Raising salaries
or raising Cain
A dollar is a dollar is a dollar. Or is it?
It took just 52 seconds Monday night for Marion’s city council to introduce and approve an across-the-board 5% raise for all city employees.
The raise will end up costing the city quite a bit more than 5%. It also will increase various taxes and retirement benefits the city must pay. Factor those in, and a 5% raise balloons to 5.84% for most employees and to a whopping 6.62% for police officers covered under the state’s generous Police and Fire pension system.
Compare the employees’ raises with those received by typical city taxpayers on Social Security. Their benefits increased 2.5% this year, but unlike what happened with city employees, a portion of that raise went to pay for increased insurance premiums, reducing the average taxpayers’ raise to just 2.2%.
In the past 12 months, the cost of living has increased 2.4%. That means Social Security recipients now have less buying power while the people whose salaries they pay will have considerably more.
The raises aren’t because employees are doing their jobs better. Although in previous meetings, some council members wanted to give only 2.5% raises across the board and make any additional raises based on performance, the interim city administrator admitted that the city had no real system for evaluating whether individual employees did or didn’t deserve raises based on merit.
Not knowing who deserved a raise, the city decided to give everyone the same raise. Or did it? Across-the-board raises are inherently biased in favor of those who earn the most money.
Consider how many eggs a typical raise would buy. For a taxpayer on Social Security, this year’s raise might buy a dozen and a half a week. For a city employee earning $15 an hour, the raise approved Monday would buy more than four dozen each week. But for a city employee earning $100,000 a year, the raise would buy more than 14 dozen weekly, even if that worker might have to set aside part of that money for a cardiologist.

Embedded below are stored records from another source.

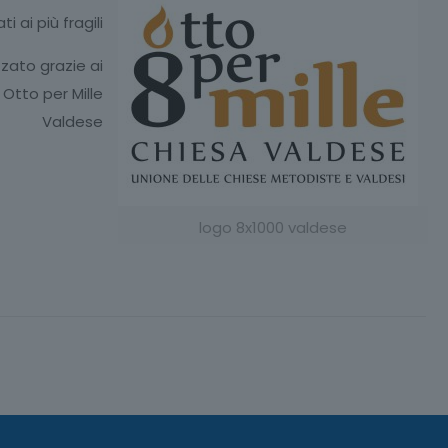
ti ai più fragili
zzato grazie ai
 Otto per Mille
Valdese
logo 8x1000 valdese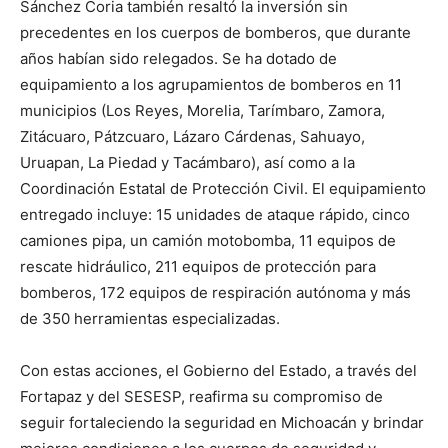
Sánchez Coria también resaltó la inversión sin
precedentes en los cuerpos de bomberos, que durante
años habían sido relegados. Se ha dotado de
equipamiento a los agrupamientos de bomberos en 11
municipios (Los Reyes, Morelia, Tarímbaro, Zamora,
Zitácuaro, Pátzcuaro, Lázaro Cárdenas, Sahuayo,
Uruapan, La Piedad y Tacámbaro), así como a la
Coordinación Estatal de Protección Civil. El equipamiento
entregado incluye: 15 unidades de ataque rápido, cinco
camiones pipa, un camión motobomba, 11 equipos de
rescate hidráulico, 211 equipos de protección para
bomberos, 172 equipos de respiración autónoma y más
de 350 herramientas especializadas.
Con estas acciones, el Gobierno del Estado, a través del
Fortapaz y del SESESP, reafirma su compromiso de
seguir fortaleciendo la seguridad en Michoacán y brindar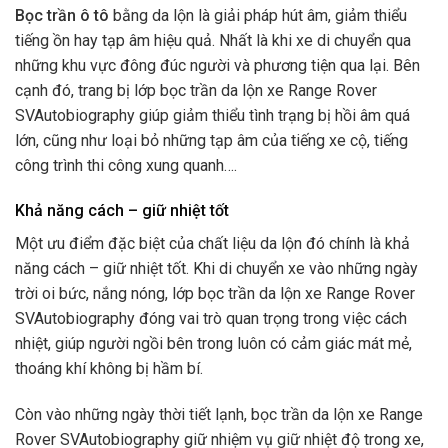
Bọc trần ô tô
bằng da lộn là giải pháp hút âm, giảm thiểu
tiếng ồn hay tạp âm hiệu quả. Nhất là khi xe di chuyển qua
những khu vực đông đúc người và phương tiện qua lại. Bên
cạnh đó, trang bị lớp bọc trần da lộn xe Range Rover
SVAutobiography giúp giảm thiểu tình trạng bị hồi âm quá
lớn, cũng như loại bỏ những tạp âm của tiếng xe cộ, tiếng
công trình thi công xung quanh….
Khả năng cách – giữ nhiệt tốt
Một ưu điểm đặc biệt của chất liệu da lộn đó chính là khả
năng cách – giữ nhiệt tốt. Khi di chuyển xe vào những ngày
trời oi bức, nắng nóng, lớp bọc trần da lộn xe Range Rover
SVAutobiography đóng vai trò quan trọng trong việc cách
nhiệt, giúp người ngồi bên trong luôn có cảm giác mát mẻ,
thoáng khí không bị hầm bí.
Còn vào những ngày thời tiết lạnh, bọc trần da lộn xe Range
Rover SVAutobiography giữ nhiệm vụ giữ nhiệt độ trong xe,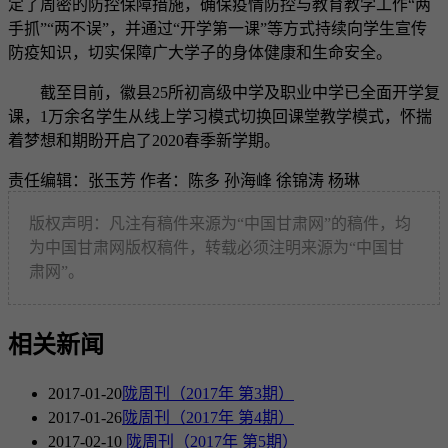
定了周密的防控保障措施，确保疫情防控与教育教学工作“两
手抓”“两不误”，并通过“开学第一课”等方式持续向学生宣传
防疫知识，切实保障广大学子的身体健康和生命安全。
截至目前，徽县25所初高级中学及职业中学已全面开学复
课，1万余名学生从线上学习模式切换回课堂教学模式，怀揣
着梦想和期盼开启了2020春季新学期。
责任编辑：张玉芳
作者：陈多 孙海峰 徐锦涛 杨琳
版权声明：凡注有稿件来源为“中国甘肃网”的稿件，均
为中国甘肃网版权稿件，转载必须注明来源为“中国甘
肃网”。
相关新闻
2017-01-20
陇周刊（2017年 第3期）
2017-01-26
陇周刊（2017年 第4期）
2017-02-10
陇周刊（2017年 第5期）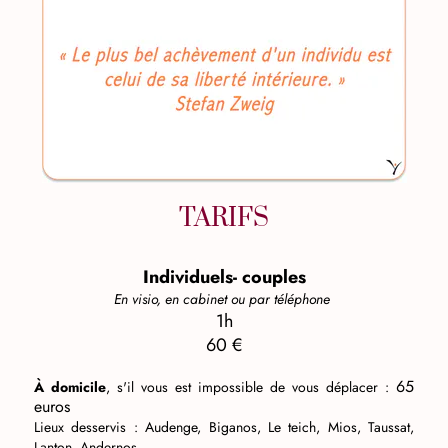
TARIFS
Individuels- couples
En visio, en cabinet ou par téléphone
1h
60 €
65
À domicile
, s'il vous est impossible de vous déplacer :
euros
Lieux desservis : Audenge, Biganos, Le teich, Mios, Taussat,
Lanton, Andernos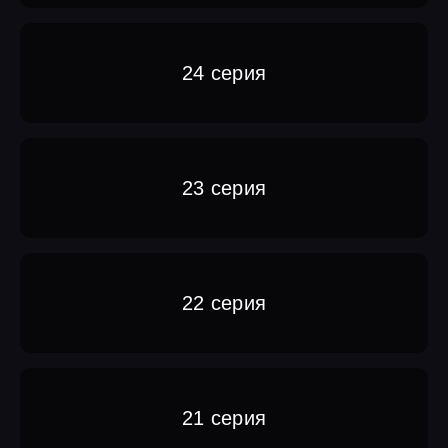
24 серия
23 серия
22 серия
21 серия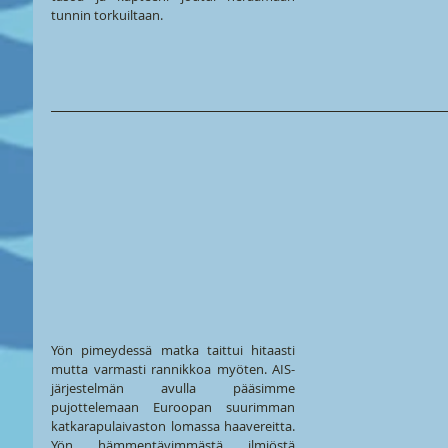
tunnin torkuiltaan.
Yön pimeydessä matka taittui hitaasti 
mutta varmasti rannikkoa myöten. AIS-
järjestelmän avulla pääsimme 
pujottelemaan Euroopan suurimman 
katkarapulaivaston lomassa haavereitta. 
Yön hämmentävimmästä ilmiöstä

The 5% across-the-board raise floated through the city council Monday night because it repeatedly was billed as already having been approved in the city budget. Yet at a meeting a week ago, city officials admitted that there was almost no consideration of specific line items in the city budget for the last two years.

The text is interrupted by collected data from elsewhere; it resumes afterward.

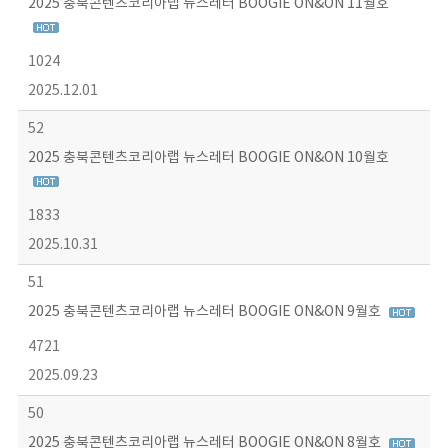
2025 충북콘텐츠코리아랩 뉴스레터 BOOGIE ON&ON 11월호
1024
2025.12.01
52
2025 충북콘텐츠코리아랩 뉴스레터 BOOGIE ON&ON 10월호
1833
2025.10.31
51
2025 충북콘텐츠코리아랩 뉴스레터 BOOGIE ON&ON 9월호
4721
2025.09.23
50
2025 충북콘텐츠코리아랩 뉴스레터 BOOGIE ON&ON 8월호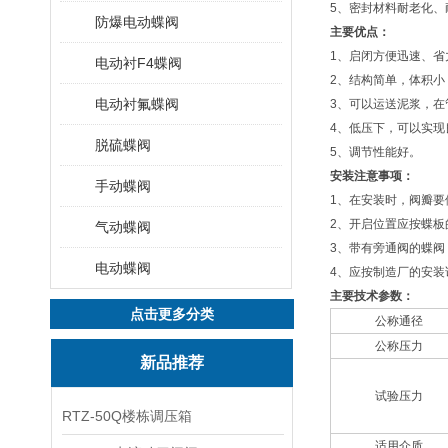
5、密封材料耐老化、
防爆电动蝶阀
主要优点：
1、启闭方便迅速、省
电动衬F4蝶阀
2、结构简单，体积小
电动衬氟蝶阀
3、可以运送泥浆，在
4、低压下，可以实现
脱硫蝶阀
5、调节性能好。
安装注意事项：
手动蝶阀
1、在安装时，阀瓣要
2、开启位置应按蝶板
气动蝶阀
3、带有旁通阀的蝶阀
电动蝶阀
4、应按制造厂的安
主要技术参数：
点击更多分类
公称通径
公称压力
新品推荐
试验压力
RTZ-50Q楼栋调压箱
适用介质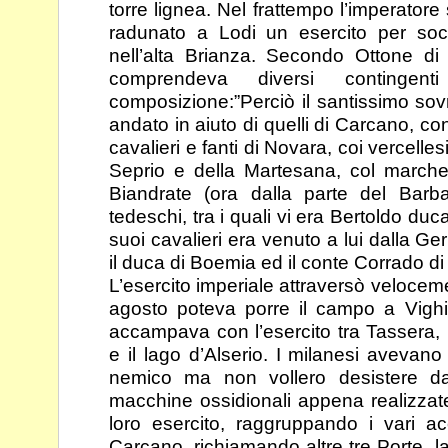
torre lignea. Nel
frattempo l’imperatore
radunato a Lodi un esercito
per soc
nell’alta Brianza. Secondo Ottone 
comprendeva diversi contingen
composizione:”Perciò il santissimo sov
andato in
aiuto di quelli di Carcano, co
cavalieri e fanti di
Novara, coi vercellesi
Seprio e della Martesana,
col marche
Biandrate (ora dalla parte del
Barb
tedeschi, tra i quali vi era Bertoldo duc
suoi cavalieri era venuto a lui dalla G
il duca di Boemia ed il conte Corrado d
L’esercito imperiale attraversò veloceme
agosto poteva
porre il campo a Vighi
accampava con l’esercito tra
Tassera, 
e il lago d’Alserio. I milanesi avevan
nemico ma non vollero desistere da
macchine ossidionali appena realizzat
loro esercito, raggruppando i vari a
Carcano, richiamando altre tre Porte, 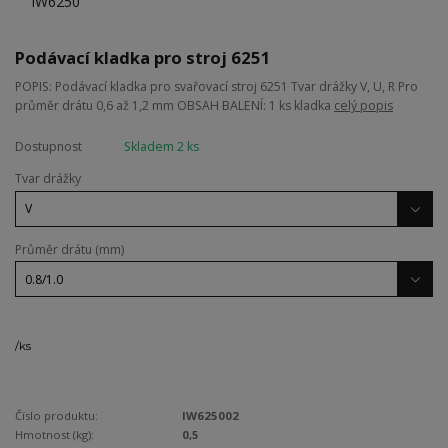
Podávací kladka pro stroj 6251
POPIS: Podávací kladka pro svařovací stroj 6251 Tvar drážky V, U, R Pro
průměr drátu 0,6 až 1,2 mm OBSAH BALENÍ: 1 ks kladka
celý popis
Dostupnost
Skladem 2 ks
Tvar drážky
Průměr drátu (mm)
/
ks
Číslo produktu:
IW625002
Hmotnost (kg):
0,5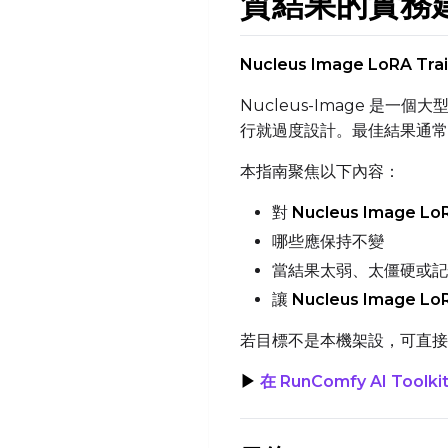
質結果的實務
Nucleus Image LoRA Trai
Nucleus-Image 是一
行就過度設計。最佳結果通常
本指南聚焦以下內容：
對
Nucleus Image LoR
哪些應保持不變
當結果太弱、太僵硬或記
讓
Nucleus Image LoR
若目標不是本機架設，可直
▶
在 RunComfy AI Toolk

Not mentioned was a push two years ago to budget more than the city actually planned to spend so reserves could be built up. At the time, some on the council warned that money put in the budget would automatically be spent, not saved.
It’s telling that since then, there’s been no discussion among council members of setting aside any portion of budgeted amounts to increase reserves. The only refrain heard is that the money’s in the budget, so it can be spent.

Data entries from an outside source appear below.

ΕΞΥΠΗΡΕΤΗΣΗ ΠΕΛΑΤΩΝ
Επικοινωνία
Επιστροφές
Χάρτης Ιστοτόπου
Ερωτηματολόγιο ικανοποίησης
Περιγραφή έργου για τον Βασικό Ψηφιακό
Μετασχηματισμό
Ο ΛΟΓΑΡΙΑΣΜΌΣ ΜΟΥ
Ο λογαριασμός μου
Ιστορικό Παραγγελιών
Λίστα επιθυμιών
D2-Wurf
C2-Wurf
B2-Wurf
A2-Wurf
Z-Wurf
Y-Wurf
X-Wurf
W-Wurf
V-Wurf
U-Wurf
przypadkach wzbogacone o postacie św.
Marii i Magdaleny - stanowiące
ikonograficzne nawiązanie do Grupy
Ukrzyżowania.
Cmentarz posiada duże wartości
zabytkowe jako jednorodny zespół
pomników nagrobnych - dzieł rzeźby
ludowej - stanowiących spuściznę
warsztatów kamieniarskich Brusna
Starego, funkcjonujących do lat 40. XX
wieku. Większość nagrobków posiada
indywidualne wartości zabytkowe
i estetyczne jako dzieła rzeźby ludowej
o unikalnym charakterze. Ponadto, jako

Marion’s city council has made remarkable progress in some areas in recent years, but it continues to be reluctant to raise questions about the true cost of raises and equipment city employees want. At times it seems as if council members regard city employees as a special interest that can sway elections and therefore should get whatever they want, regardless of the impact on people who pay the bills.
Take it from someone who was a public employee for 26 years before “retiring” back to private employment: Private employees rarely get anywhere near the time off, raises, benefits, or other perks government workers enjoy. Rarely do private jobs attract employees away from government positions. Quite the reverse, private employers have to try — and usually fail — to keep up with the total package government workers receive.
A private employer would never give raises across-the-board merely because employees’ performance had not been evaluated. A private employer would not give automatic raises in any case. Raises would be based on profitability, and private employers can’t increase their revenue simply by deciding to raise taxes.
A bad year typically means bad raises. And sometimes that’s appropriate because a bad year can be caused by bad performance by employees.
Whether the 5% across-the-board raise approved Monday was warranted may be a debatable question. Wouldn’t it have been nice if it had received more than 52 seconds of discussion, which actually involved no discussion at all — simply a monologue by the city administrator followed immediately by a vote.